Technology has the ability to connect South Dakotans with their representatives in exciting ways. When I was in government class at Jones County High School, I never could have envisioned sending an email to my senators, but now email and my Senate website are valuable tools for staying in touch with South Dakotans.
Recently, I hosted a "teletownhall" meeting with South Dakotans. Through the telephone, I was connected live with thousands of South Dakotans, and for an hour I took questions directly from constituents about issues ranging from the health care debate to the House-passed cap and trade proposal to the future of renewable energy production in South Dakota. I am always happy to discuss issues like these with South Dakotans, from run-ins in the coffee shop to forums such as this where a large number of people can share their thoughts at once.
The issues discussed on the call reflected the things I frequently hear about in the state when I'm home on weekends or during time when Congress is out of session. The health care debate is understandably drawing national attention, and South Dakotans are asking the important questions about what could happen if Congress enacts the proposals that are being drafted by Democrat leaders in the House and Senate. South Dakotans are justifiably concerned that they will see their own health care costs rise, their taxes increased, and some express concern that they may lose control of their health care coverage to Washington bureaucrats.

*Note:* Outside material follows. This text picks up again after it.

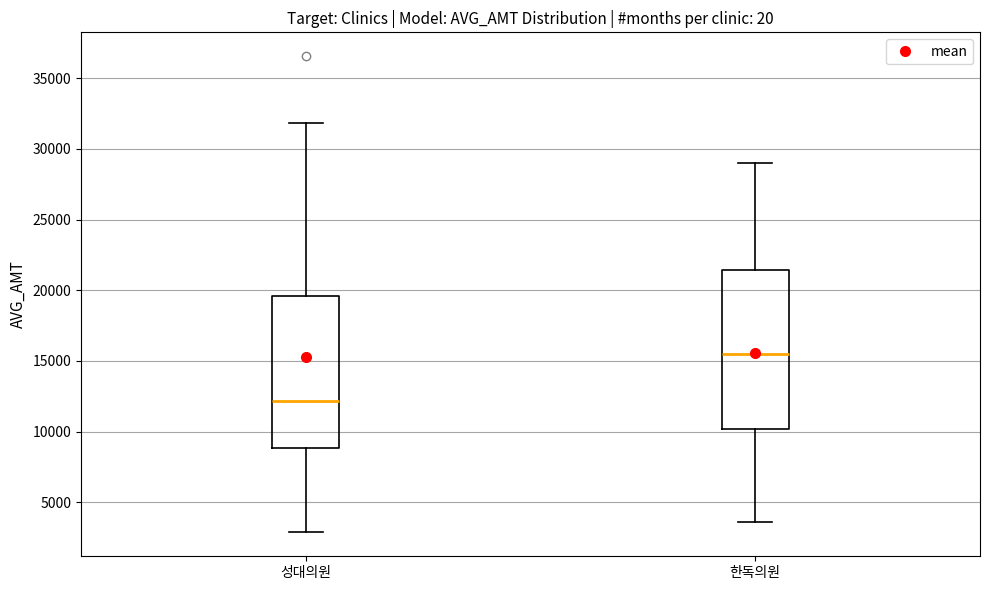

Which box has the lowest median line?

성대의원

South Dakotans deserve a debate about health care that focuses on increasing choices and lowering costs and they deserve time to better understand how the current proposals will impact them.

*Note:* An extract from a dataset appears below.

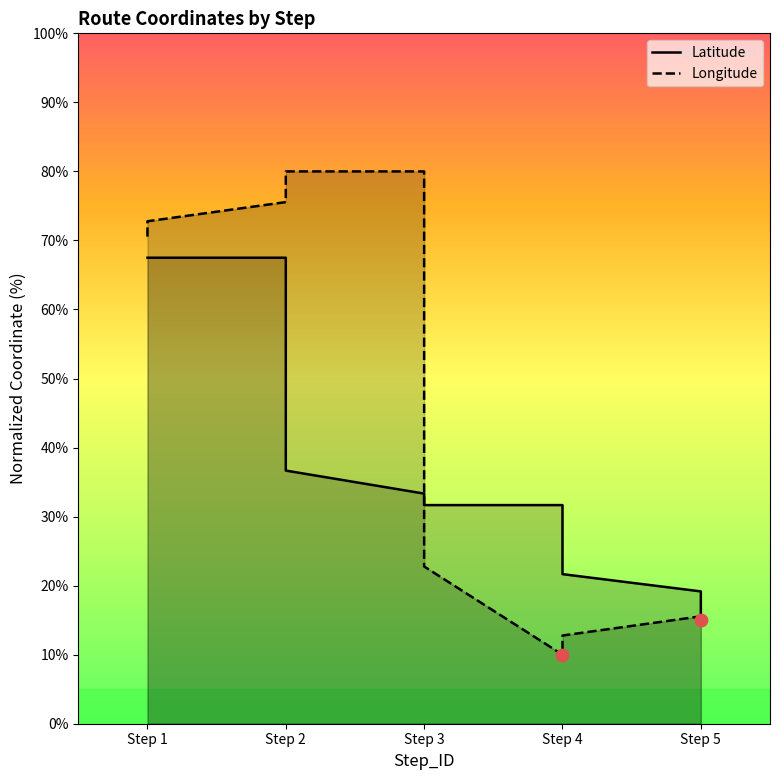

Which series has the largest total across all categories?

Longitude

Cap and trade is another issue that South Dakotans understand could cripple our economy. Our state's agricultural producers, the backbone of our economy, rely heavily on energy. A cap and trade program like the controversial one passed by the House of Representatives amounts to a national sales tax on energy, with rural states like South Dakota shouldering an unfair share. I anticipate carrying the views of constituents forward when the Senate considers this issue this fall.
I will be visiting communities throughout South Dakota in August. I value these visits as opportunities to gather the views of South Dakotans on the issues facing our nation. I look forward to taking your views back to Washington in September when the Senate will debate some of these pressing issues.